### EXERCISE PASSAGE
The Asia Graduate School of Theology (AGST) is a consortium of evangelical theological seminaries. It was established by Asia Theological Association in 1984, and consists of three bodies: AGST Japan, AGST Philippines, and AGST Alliance (Cambodia, Malaysia, Myanmar, Singapore, and Thailand).

AGST's purpose is to enable its member seminaries to offer advanced degrees, especially doctorates, to prepare scholars and leaders for the Church and society in Asia. AGST was self-consciously modelled on the South East Asia Graduate School of Theology, which is operated by the Association for Theological Education in South East Asia.

Bong Rin Ro notes that AGST was formed to stop the "brain drain" of Asian Christian workers to the West: "The Asian Church had depended on western seminaries and churches too long, and the time had come for us to be independent from the West in theological education; otherwise, we would not be able to grow ourselves." He goes on to note that one of AGST's objectives was to "encourage cultural adaptation of theological education. Asian students needed to study theological training within their cultural contexts of poverty, suffering, injustice, non-Christian religions, and communism."

AGST's original plan was to have a consortium in Korea, but as Bong Rin Ro notes, "the AGST in Korea did not succeed due to the lack of cooperation among the evangelical seminaries in Korea."

AGST Japan
AGST Japan has five member institutions.

### INFORMATION SHOWN
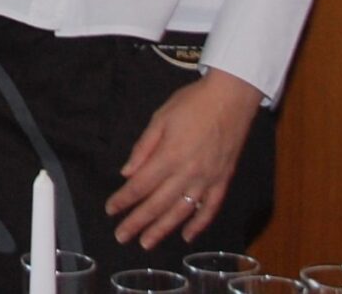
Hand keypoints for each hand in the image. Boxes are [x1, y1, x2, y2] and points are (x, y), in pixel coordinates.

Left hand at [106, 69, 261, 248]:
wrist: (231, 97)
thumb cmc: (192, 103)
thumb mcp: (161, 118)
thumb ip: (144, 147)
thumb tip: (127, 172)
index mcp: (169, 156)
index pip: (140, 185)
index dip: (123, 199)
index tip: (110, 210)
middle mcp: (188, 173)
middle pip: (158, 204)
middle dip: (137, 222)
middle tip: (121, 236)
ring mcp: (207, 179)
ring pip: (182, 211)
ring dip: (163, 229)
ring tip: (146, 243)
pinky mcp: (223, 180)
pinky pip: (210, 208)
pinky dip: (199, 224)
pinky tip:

--

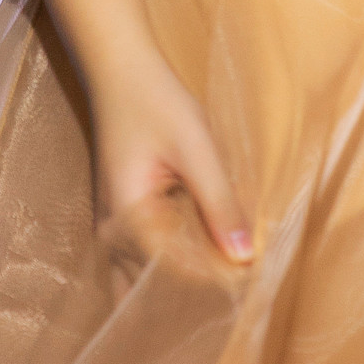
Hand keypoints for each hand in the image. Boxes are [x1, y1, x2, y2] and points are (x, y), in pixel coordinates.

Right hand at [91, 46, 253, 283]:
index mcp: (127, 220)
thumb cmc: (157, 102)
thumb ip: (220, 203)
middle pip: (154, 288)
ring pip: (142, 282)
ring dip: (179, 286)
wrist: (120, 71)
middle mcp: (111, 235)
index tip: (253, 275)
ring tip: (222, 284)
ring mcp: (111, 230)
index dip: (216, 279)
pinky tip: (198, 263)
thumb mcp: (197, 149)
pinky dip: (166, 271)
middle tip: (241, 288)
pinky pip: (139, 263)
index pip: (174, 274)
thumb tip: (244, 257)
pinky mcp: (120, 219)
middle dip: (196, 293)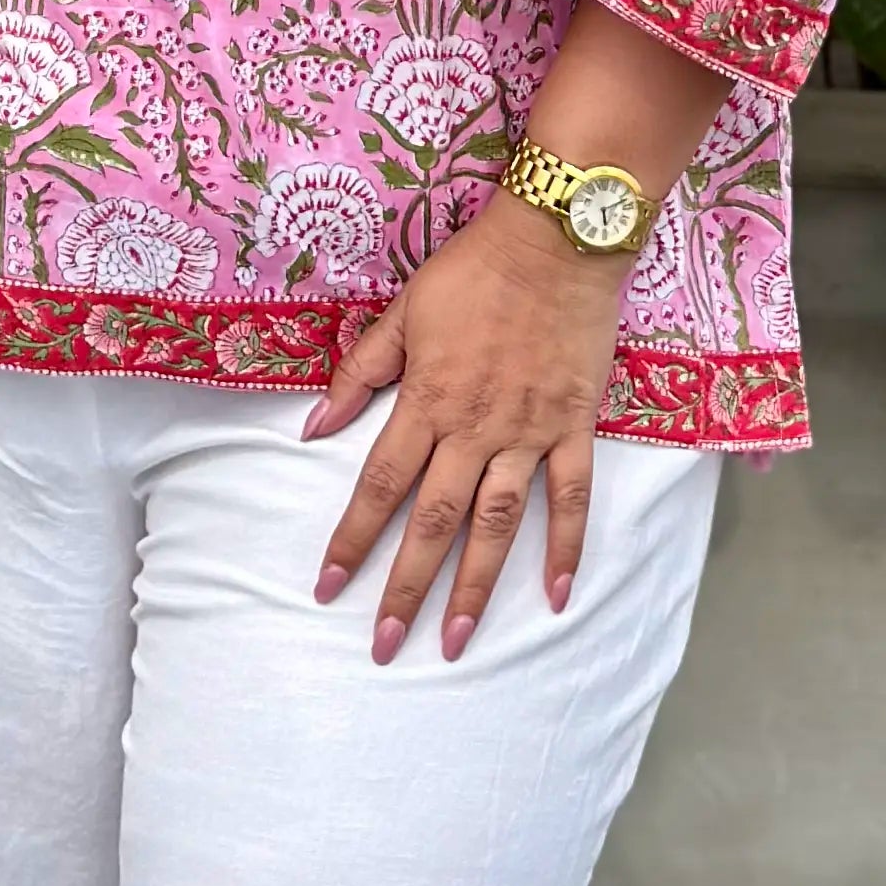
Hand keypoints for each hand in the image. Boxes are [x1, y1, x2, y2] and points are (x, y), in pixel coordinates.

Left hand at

### WHAT THIS EXERCISE ASKS
A - Rewrite the part of the AGST passage that opens with the words containing "The Asia Graduate" and closes with "South East Asia.", putting "researchers" in place of "scholars".
B - According to the AGST passage, why did the planned consortium in Korea fail?
These rows have no connection to the AGST passage.

### ANSWERS FOR THE TASKS
A -
The Asia Graduate School of Theology (AGST) is a consortium of evangelical theological seminaries. It was established by Asia Theological Association in 1984, and consists of three bodies: AGST Japan, AGST Philippines, and AGST Alliance (Cambodia, Malaysia, Myanmar, Singapore, and Thailand).

AGST's purpose is to enable its member seminaries to offer advanced degrees, especially doctorates, to prepare researchers and leaders for the Church and society in Asia. AGST was self-consciously modelled on the South East Asia Graduate School of Theology, which is operated by the Association for Theological Education in South East Asia.

B - As Bong Rin Ro notes, it did not succeed because the evangelical seminaries in Korea did not cooperate with one another.